▶ _Exercise details_: Repeat the items exactly, everything from the line containing "collectors: T. Pederson" down to the line containing "elevation (m): 2042", with both of those lines included.

━━━ Stored data ━━━

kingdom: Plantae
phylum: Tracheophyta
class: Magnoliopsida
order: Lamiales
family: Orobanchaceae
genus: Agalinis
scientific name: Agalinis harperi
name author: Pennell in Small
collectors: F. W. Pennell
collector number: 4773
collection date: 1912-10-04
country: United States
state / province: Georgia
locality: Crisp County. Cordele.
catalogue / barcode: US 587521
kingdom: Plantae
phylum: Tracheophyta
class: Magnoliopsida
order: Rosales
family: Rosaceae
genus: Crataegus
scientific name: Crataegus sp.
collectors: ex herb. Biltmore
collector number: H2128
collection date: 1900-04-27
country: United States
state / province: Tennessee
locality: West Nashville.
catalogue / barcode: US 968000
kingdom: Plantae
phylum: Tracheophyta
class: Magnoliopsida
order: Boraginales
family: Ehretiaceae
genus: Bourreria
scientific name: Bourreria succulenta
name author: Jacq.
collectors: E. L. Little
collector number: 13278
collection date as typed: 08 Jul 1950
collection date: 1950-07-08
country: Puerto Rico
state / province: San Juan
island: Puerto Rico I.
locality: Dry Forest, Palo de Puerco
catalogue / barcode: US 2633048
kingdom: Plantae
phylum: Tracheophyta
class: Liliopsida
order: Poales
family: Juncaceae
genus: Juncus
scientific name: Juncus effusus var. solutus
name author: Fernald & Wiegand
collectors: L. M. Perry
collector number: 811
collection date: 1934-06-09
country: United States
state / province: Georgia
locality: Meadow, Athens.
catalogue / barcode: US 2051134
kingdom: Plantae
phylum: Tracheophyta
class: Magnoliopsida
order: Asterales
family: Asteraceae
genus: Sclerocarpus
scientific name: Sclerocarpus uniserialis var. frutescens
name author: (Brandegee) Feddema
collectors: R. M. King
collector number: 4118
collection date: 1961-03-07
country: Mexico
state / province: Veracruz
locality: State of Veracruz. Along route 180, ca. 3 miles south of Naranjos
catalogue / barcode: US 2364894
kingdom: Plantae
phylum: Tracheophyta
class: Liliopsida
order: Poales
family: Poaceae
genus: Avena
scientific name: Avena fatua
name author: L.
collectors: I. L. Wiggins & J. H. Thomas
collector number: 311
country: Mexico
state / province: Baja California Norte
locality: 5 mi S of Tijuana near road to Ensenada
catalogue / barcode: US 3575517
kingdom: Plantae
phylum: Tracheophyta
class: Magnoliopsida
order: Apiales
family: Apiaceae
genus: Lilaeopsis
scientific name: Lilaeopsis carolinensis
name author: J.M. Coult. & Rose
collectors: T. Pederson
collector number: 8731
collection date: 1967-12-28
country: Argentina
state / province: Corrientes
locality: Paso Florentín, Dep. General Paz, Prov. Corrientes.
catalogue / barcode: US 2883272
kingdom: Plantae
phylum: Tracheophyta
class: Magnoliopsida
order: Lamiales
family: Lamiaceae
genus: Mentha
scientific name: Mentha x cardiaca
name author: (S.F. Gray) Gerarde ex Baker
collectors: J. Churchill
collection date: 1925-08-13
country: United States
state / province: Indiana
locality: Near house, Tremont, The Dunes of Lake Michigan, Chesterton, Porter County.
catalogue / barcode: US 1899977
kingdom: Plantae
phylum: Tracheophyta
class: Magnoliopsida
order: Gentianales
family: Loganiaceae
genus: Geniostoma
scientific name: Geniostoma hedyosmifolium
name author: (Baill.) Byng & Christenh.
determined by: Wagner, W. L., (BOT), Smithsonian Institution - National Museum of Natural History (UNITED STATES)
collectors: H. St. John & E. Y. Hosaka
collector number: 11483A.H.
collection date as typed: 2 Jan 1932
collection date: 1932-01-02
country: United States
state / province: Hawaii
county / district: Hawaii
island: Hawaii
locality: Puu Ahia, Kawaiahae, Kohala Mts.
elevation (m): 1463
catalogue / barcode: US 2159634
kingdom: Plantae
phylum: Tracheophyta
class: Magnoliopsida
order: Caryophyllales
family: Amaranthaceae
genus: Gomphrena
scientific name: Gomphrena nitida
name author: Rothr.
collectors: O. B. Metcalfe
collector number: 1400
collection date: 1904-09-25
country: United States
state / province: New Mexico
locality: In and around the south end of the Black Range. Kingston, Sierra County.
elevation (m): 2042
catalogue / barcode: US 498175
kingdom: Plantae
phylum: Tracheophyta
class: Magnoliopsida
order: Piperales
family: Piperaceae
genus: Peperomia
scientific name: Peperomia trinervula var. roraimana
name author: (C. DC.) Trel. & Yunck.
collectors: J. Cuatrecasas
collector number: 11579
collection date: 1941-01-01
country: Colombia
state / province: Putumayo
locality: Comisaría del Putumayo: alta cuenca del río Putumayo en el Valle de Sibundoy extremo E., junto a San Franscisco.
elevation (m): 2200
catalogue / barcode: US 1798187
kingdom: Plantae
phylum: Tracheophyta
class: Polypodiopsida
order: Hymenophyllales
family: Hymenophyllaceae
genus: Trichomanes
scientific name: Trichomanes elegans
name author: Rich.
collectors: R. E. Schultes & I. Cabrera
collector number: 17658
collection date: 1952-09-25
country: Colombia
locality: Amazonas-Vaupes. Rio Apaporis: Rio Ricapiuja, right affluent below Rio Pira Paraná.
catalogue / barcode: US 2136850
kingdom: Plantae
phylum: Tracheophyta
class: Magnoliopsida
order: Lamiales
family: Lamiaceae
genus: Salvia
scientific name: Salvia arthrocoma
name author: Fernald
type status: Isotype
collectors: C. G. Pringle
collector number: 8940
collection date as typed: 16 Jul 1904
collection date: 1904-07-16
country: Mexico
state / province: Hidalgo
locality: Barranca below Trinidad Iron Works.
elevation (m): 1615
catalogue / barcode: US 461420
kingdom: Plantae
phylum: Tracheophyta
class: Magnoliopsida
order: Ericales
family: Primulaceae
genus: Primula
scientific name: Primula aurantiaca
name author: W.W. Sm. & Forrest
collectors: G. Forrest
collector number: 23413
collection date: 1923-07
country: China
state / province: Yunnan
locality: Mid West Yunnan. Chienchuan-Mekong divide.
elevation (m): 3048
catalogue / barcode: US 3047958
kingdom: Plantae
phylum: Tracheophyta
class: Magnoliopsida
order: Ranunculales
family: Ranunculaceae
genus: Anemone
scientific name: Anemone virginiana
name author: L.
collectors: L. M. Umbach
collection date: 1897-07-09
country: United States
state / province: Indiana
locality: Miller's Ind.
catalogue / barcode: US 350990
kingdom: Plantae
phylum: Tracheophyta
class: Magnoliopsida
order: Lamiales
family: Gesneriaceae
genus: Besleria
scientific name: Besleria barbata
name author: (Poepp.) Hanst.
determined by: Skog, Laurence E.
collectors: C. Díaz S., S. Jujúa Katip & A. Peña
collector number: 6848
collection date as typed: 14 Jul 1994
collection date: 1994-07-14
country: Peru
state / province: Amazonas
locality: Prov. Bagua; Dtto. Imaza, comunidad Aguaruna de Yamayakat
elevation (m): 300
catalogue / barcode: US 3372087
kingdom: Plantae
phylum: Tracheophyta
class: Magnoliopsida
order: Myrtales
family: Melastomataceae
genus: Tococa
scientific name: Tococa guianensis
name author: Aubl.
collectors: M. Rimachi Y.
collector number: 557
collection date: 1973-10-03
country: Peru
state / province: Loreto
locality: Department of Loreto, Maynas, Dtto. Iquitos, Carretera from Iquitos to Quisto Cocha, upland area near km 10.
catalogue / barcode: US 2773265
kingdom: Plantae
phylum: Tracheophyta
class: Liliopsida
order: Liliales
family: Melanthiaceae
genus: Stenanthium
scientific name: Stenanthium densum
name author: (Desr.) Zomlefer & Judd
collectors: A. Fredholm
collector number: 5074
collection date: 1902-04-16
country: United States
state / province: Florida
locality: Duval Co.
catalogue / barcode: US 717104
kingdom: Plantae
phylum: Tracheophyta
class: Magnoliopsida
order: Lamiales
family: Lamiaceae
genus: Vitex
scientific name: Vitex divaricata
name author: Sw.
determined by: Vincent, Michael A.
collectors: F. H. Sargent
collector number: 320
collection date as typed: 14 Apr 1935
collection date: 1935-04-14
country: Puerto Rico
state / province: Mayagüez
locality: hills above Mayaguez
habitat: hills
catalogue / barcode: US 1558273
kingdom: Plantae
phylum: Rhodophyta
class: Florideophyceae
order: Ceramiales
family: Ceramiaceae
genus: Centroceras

━━━

▶ _Written answer_:
collectors: T. Pederson
collector number: 8731
collection date: 1967-12-28
country: Argentina
state / province: Corrientes
locality: Paso Florentín, Dep. General Paz, Prov. Corrientes.
catalogue / barcode: US 2883272
kingdom: Plantae
phylum: Tracheophyta
class: Magnoliopsida
order: Lamiales
family: Lamiaceae
genus: Mentha
scientific name: Mentha x cardiaca
name author: (S.F. Gray) Gerarde ex Baker
collectors: J. Churchill
collection date: 1925-08-13
country: United States
state / province: Indiana
locality: Near house, Tremont, The Dunes of Lake Michigan, Chesterton, Porter County.
catalogue / barcode: US 1899977
kingdom: Plantae
phylum: Tracheophyta
class: Magnoliopsida
order: Gentianales
family: Loganiaceae
genus: Geniostoma
scientific name: Geniostoma hedyosmifolium
name author: (Baill.) Byng & Christenh.
determined by: Wagner, W. L., (BOT), Smithsonian Institution - National Museum of Natural History (UNITED STATES)
collectors: H. St. John & E. Y. Hosaka
collector number: 11483A.H.
collection date as typed: 2 Jan 1932
collection date: 1932-01-02
country: United States
state / province: Hawaii
county / district: Hawaii
island: Hawaii
locality: Puu Ahia, Kawaiahae, Kohala Mts.
elevation (m): 1463
catalogue / barcode: US 2159634
kingdom: Plantae
phylum: Tracheophyta
class: Magnoliopsida
order: Caryophyllales
family: Amaranthaceae
genus: Gomphrena
scientific name: Gomphrena nitida
name author: Rothr.
collectors: O. B. Metcalfe
collector number: 1400
collection date: 1904-09-25
country: United States
state / province: New Mexico
locality: In and around the south end of the Black Range. Kingston, Sierra County.
elevation (m): 2042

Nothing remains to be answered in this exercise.